The album does call back to many of Gambino’s previous works. The track “12.38” chronicles a romantic night tripping on magic mushrooms, and features punchy, comical verses reminiscent of Gambino’s 2013 release Because the Internet, such as the lines: “She said, eat this psilocybin… Ayy, I don’t know what psilocybin is (No) / This better not be no molly.” The feature by 21 Savage breaks up the borderline monotony of the six minute track with references to black success and police brutality.

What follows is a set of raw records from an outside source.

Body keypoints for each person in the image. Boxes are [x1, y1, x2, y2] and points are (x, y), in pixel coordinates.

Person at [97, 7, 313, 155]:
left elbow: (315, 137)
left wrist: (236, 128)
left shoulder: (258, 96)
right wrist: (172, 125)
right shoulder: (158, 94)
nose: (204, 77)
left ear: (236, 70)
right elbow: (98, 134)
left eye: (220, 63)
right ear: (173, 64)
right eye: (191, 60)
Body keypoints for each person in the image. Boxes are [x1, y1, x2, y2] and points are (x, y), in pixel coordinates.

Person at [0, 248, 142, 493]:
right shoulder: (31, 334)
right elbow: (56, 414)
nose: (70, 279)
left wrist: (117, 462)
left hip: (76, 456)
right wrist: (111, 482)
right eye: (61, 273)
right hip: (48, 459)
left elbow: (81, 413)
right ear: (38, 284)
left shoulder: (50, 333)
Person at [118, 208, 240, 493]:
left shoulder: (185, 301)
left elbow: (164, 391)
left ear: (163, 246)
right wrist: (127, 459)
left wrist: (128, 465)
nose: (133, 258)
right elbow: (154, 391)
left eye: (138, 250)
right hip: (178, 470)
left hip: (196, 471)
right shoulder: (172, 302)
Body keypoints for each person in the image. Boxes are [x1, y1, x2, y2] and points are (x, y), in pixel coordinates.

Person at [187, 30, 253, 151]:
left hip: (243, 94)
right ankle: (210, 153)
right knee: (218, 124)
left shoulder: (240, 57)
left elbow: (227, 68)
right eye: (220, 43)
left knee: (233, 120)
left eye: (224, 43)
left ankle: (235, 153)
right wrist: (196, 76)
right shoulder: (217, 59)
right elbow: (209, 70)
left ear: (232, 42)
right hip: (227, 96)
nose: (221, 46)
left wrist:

“24.19” draws us back to by far the most celebrated track of Awaken, My Love!, “Redbone,” but this time in a modulated, lofi, drowsy tone as Glover crafts a nearly eight minute open love letter to “sweet thing.” The track features musing on the impossibility of loving and being loved, in lines such as “Sometimes I wonder why you love me / But you love me / I always make you cry / No matter how I try / Sometimes I wonder why / Why would you ever want to love me? / Must you love me?” Some lines feature an earnest yet undeniably condescending tone which explores the difficulty of accepting love before accepting oneself: “You’ll end up meeting someone better, sweet thing / But I can only be myself, sweet thing / You’ll still believe in fairytales, sweet thing / You sweet thing.” Soaring with a light gospel expression of gratitude for enduring love, “24.19” is one of the warmest spots on the album.
One of the obvious motifs of this album is dissonance, as Glover masterfully combines lyrical darkness with light vocals and instrumentals. The emerging hit of the record, “Time,” is an R&B-pop fusion; featuring Ariana Grande, the song displays all the synthy levity of ‘80s pop, with a catchy acoustic guitar lick, but closer look at the lyrics reveals an exploration of the inherent uncertainty of time itself: “Maybe all the stars in the night are really dreams / Maybe this whole world ain’t exactly what it seems.” Glover asks: What are the true implications of the human timeline, and are they self-imposed? Still, the track, like many, is not cleanly cut and drags on long after its point has been made.
There are as many low points as there are high. The punny-titled track “Algorhythm,” though danceable, contains some of the most vapid, wanna-be profound verses of the album, including: “So very scary, so binary, zero or one / Like code is like coal mine canary / I dream in color, not black and white / You sell your daughter on that data stream.” “32.22” is a low-effort and frankly unlistenable attempt at aggressive bars reminiscent of Kanye West’s Yeezus era.
While 3.15.20 is far from Glover’s best work, it leaves a lot to explore in times of self-isolation, revealing new tropes and tensions on each listen. It is less a piece of well-crafted art as it is an exploration of the chaotic, disjointed essence of the human experience.